* **What the exercise asks**
Reproduce the text of every item, substituting "Høst" for each occurrence of "Efterår" and leaving everything else unchanged.

Saved data entries
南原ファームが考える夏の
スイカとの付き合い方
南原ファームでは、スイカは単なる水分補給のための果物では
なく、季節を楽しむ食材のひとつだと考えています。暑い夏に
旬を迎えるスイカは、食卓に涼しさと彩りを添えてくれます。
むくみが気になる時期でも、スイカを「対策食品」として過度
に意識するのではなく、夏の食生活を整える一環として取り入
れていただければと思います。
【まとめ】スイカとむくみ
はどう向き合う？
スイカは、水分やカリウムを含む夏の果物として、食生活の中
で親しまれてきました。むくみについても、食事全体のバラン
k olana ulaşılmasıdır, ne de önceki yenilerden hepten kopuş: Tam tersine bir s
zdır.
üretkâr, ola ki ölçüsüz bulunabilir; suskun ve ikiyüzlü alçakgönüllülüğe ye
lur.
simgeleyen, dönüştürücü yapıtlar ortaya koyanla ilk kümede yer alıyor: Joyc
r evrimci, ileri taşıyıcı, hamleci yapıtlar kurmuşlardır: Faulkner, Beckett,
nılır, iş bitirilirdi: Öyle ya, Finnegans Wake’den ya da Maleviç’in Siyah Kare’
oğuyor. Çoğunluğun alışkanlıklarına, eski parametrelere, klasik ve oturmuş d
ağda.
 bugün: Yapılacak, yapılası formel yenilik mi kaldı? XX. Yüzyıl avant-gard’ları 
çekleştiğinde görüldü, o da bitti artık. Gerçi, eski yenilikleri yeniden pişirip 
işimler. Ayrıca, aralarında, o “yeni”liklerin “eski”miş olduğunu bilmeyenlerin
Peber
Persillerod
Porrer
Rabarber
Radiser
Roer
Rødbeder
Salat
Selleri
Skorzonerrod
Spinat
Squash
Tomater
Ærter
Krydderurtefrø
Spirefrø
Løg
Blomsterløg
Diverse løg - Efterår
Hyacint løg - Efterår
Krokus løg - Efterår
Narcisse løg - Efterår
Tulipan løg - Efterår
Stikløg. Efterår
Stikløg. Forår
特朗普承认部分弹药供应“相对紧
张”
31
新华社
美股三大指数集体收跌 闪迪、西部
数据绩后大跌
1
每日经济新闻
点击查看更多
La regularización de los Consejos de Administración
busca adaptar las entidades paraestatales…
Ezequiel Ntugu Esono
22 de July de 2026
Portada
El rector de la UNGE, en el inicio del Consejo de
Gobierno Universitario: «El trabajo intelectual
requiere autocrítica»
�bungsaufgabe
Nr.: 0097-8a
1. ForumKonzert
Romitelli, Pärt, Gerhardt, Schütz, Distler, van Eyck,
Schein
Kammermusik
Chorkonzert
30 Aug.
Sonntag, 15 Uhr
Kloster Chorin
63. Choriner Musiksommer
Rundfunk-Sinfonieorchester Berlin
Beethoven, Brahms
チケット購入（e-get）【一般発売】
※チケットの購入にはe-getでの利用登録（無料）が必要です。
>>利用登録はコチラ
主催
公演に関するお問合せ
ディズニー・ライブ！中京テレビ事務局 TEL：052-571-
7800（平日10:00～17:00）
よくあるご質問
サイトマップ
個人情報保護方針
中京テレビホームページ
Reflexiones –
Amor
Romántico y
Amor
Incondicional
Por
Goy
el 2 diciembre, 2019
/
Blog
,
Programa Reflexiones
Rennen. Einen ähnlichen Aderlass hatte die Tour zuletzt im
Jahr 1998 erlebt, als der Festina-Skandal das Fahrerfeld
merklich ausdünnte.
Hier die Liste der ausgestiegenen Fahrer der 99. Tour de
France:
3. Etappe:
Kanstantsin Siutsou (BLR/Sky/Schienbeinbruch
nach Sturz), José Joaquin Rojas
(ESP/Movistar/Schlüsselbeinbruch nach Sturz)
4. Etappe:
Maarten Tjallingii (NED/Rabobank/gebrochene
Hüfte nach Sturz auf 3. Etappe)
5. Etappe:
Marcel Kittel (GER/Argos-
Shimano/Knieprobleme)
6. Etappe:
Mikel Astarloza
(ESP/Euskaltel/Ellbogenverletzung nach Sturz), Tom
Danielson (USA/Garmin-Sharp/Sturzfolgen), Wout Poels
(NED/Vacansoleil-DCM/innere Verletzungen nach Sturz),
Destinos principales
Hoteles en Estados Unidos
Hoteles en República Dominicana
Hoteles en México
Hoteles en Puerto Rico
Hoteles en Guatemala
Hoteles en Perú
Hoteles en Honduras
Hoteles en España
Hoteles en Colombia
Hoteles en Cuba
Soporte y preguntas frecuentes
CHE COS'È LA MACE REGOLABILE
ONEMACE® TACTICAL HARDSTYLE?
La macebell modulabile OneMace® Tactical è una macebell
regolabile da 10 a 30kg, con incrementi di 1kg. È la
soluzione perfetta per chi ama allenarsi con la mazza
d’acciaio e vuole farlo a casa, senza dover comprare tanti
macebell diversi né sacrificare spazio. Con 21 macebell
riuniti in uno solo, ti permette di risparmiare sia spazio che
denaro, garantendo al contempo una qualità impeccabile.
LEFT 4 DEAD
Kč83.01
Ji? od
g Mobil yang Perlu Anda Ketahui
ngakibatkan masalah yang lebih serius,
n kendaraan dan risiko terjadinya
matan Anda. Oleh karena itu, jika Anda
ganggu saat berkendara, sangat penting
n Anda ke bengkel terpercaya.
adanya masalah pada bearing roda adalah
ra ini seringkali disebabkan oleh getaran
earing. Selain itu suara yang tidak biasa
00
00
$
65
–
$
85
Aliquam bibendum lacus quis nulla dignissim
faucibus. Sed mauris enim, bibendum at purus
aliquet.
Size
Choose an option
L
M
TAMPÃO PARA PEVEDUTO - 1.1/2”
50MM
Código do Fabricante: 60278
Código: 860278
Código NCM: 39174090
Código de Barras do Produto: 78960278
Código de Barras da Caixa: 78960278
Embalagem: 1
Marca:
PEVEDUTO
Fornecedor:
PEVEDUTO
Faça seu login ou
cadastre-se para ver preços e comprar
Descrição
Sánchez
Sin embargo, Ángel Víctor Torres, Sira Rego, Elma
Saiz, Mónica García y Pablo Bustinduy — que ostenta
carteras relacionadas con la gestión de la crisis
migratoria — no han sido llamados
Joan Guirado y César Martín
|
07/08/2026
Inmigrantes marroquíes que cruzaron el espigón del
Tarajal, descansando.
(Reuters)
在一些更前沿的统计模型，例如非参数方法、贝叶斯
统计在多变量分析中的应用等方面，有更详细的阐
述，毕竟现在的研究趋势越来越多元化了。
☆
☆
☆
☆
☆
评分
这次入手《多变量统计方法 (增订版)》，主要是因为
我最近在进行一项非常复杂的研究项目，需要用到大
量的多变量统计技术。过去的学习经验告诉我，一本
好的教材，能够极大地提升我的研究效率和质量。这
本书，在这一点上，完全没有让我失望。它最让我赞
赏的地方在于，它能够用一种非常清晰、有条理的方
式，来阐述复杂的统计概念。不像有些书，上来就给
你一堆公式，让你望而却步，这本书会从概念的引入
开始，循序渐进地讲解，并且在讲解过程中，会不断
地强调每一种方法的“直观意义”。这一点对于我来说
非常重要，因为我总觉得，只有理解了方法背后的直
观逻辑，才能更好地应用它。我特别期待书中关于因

* **Task answer**
南原ファームが考える夏の
スイカとの付き合い方
南原ファームでは、スイカは単なる水分補給のための果物では
なく、季節を楽しむ食材のひとつだと考えています。暑い夏に
旬を迎えるスイカは、食卓に涼しさと彩りを添えてくれます。
むくみが気になる時期でも、スイカを「対策食品」として過度
に意識するのではなく、夏の食生活を整える一環として取り入
れていただければと思います。
【まとめ】スイカとむくみ
はどう向き合う？
スイカは、水分やカリウムを含む夏の果物として、食生活の中
で親しまれてきました。むくみについても、食事全体のバラン
k olana ulaşılmasıdır, ne de önceki yenilerden hepten kopuş: Tam tersine bir s
zdır.
üretkâr, ola ki ölçüsüz bulunabilir; suskun ve ikiyüzlü alçakgönüllülüğe ye
lur.
simgeleyen, dönüştürücü yapıtlar ortaya koyanla ilk kümede yer alıyor: Joyc
r evrimci, ileri taşıyıcı, hamleci yapıtlar kurmuşlardır: Faulkner, Beckett,
nılır, iş bitirilirdi: Öyle ya, Finnegans Wake’den ya da Maleviç’in Siyah Kare’
oğuyor. Çoğunluğun alışkanlıklarına, eski parametrelere, klasik ve oturmuş d
ağda.
 bugün: Yapılacak, yapılası formel yenilik mi kaldı? XX. Yüzyıl avant-gard’ları 
çekleştiğinde görüldü, o da bitti artık. Gerçi, eski yenilikleri yeniden pişirip 
işimler. Ayrıca, aralarında, o “yeni”liklerin “eski”miş olduğunu bilmeyenlerin
Peber
Persillerod
Porrer
Rabarber
Radiser
Roer
Rødbeder
Salat
Selleri
Skorzonerrod
Spinat
Squash
Tomater
Ærter
Krydderurtefrø
Spirefrø
Løg
Blomsterløg
Diverse løg - Høst
Hyacint løg - Høst
Krokus løg - Høst
Narcisse løg - Høst
Tulipan løg - Høst
Stikløg. Høst
Stikløg. Forår
特朗普承认部分弹药供应“相对紧
张”
31
新华社
美股三大指数集体收跌 闪迪、西部
数据绩后大跌
1
每日经济新闻
点击查看更多
La regularización de los Consejos de Administración
busca adaptar las entidades paraestatales…
Ezequiel Ntugu Esono
22 de July de 2026
Portada
El rector de la UNGE, en el inicio del Consejo de
Gobierno Universitario: «El trabajo intelectual
requiere autocrítica»
�bungsaufgabe
Nr.: 0097-8a
1. ForumKonzert
Romitelli, Pärt, Gerhardt, Schütz, Distler, van Eyck,
Schein
Kammermusik
Chorkonzert
30 Aug.
Sonntag, 15 Uhr
Kloster Chorin
63. Choriner Musiksommer
Rundfunk-Sinfonieorchester Berlin
Beethoven, Brahms
チケット購入（e-get）【一般発売】
※チケットの購入にはe-getでの利用登録（無料）が必要です。
>>利用登録はコチラ
主催
公演に関するお問合せ
ディズニー・ライブ！中京テレビ事務局 TEL：052-571-
7800（平日10:00～17:00）
よくあるご質問
サイトマップ
個人情報保護方針
中京テレビホームページ
Reflexiones –
Amor
Romántico y
Amor
Incondicional
Por
Goy
el 2 diciembre, 2019
/
Blog
,
Programa Reflexiones
Rennen. Einen ähnlichen Aderlass hatte die Tour zuletzt im
Jahr 1998 erlebt, als der Festina-Skandal das Fahrerfeld
merklich ausdünnte.
Hier die Liste der ausgestiegenen Fahrer der 99. Tour de
France:
3. Etappe:
Kanstantsin Siutsou (BLR/Sky/Schienbeinbruch
nach Sturz), José Joaquin Rojas
(ESP/Movistar/Schlüsselbeinbruch nach Sturz)
4. Etappe:
Maarten Tjallingii (NED/Rabobank/gebrochene
Hüfte nach Sturz auf 3. Etappe)
5. Etappe:
Marcel Kittel (GER/Argos-
Shimano/Knieprobleme)
6. Etappe:
Mikel Astarloza
(ESP/Euskaltel/Ellbogenverletzung nach Sturz), Tom
Danielson (USA/Garmin-Sharp/Sturzfolgen), Wout Poels
(NED/Vacansoleil-DCM/innere Verletzungen nach Sturz),
Destinos principales
Hoteles en Estados Unidos
Hoteles en República Dominicana
Hoteles en México
Hoteles en Puerto Rico
Hoteles en Guatemala
Hoteles en Perú
Hoteles en Honduras
Hoteles en España
Hoteles en Colombia
Hoteles en Cuba
Soporte y preguntas frecuentes
CHE COS'È LA MACE REGOLABILE
ONEMACE® TACTICAL HARDSTYLE?
La macebell modulabile OneMace® Tactical è una macebell
regolabile da 10 a 30kg, con incrementi di 1kg. È la
soluzione perfetta per chi ama allenarsi con la mazza
d’acciaio e vuole farlo a casa, senza dover comprare tanti
macebell diversi né sacrificare spazio. Con 21 macebell
riuniti in uno solo, ti permette di risparmiare sia spazio che
denaro, garantendo al contempo una qualità impeccabile.
LEFT 4 DEAD
Kč83.01
Ji? od
g Mobil yang Perlu Anda Ketahui
ngakibatkan masalah yang lebih serius,
n kendaraan dan risiko terjadinya
matan Anda. Oleh karena itu, jika Anda
ganggu saat berkendara, sangat penting
n Anda ke bengkel terpercaya.
adanya masalah pada bearing roda adalah
ra ini seringkali disebabkan oleh getaran
earing. Selain itu suara yang tidak biasa
00
00
$
65
–
$
85
Aliquam bibendum lacus quis nulla dignissim
faucibus. Sed mauris enim, bibendum at purus
aliquet.
Size
Choose an option
L
M
TAMPÃO PARA PEVEDUTO - 1.1/2”
50MM
Código do Fabricante: 60278
Código: 860278
Código NCM: 39174090
Código de Barras do Produto: 78960278
Código de Barras da Caixa: 78960278
Embalagem: 1
Marca:
PEVEDUTO
Fornecedor:
PEVEDUTO
Faça seu login ou
cadastre-se para ver preços e comprar
Descrição
Sánchez
Sin embargo, Ángel Víctor Torres, Sira Rego, Elma
Saiz, Mónica García y Pablo Bustinduy — que ostenta
carteras relacionadas con la gestión de la crisis
migratoria — no han sido llamados
Joan Guirado y César Martín
|
07/08/2026
Inmigrantes marroquíes que cruzaron el espigón del
Tarajal, descansando.
(Reuters)
在一些更前沿的统计模型，例如非参数方法、贝叶斯
统计在多变量分析中的应用等方面，有更详细的阐
述，毕竟现在的研究趋势越来越多元化了。
☆
☆
☆
☆
☆
评分
这次入手《多变量统计方法 (增订版)》，主要是因为
我最近在进行一项非常复杂的研究项目，需要用到大
量的多变量统计技术。过去的学习经验告诉我，一本
好的教材，能够极大地提升我的研究效率和质量。这
本书，在这一点上，完全没有让我失望。它最让我赞
赏的地方在于，它能够用一种非常清晰、有条理的方
式，来阐述复杂的统计概念。不像有些书，上来就给
你一堆公式，让你望而却步，这本书会从概念的引入
开始，循序渐进地讲解，并且在讲解过程中，会不断
地强调每一种方法的“直观意义”。这一点对于我来说
非常重要，因为我总觉得，只有理解了方法背后的直
观逻辑，才能更好地应用它。我特别期待书中关于因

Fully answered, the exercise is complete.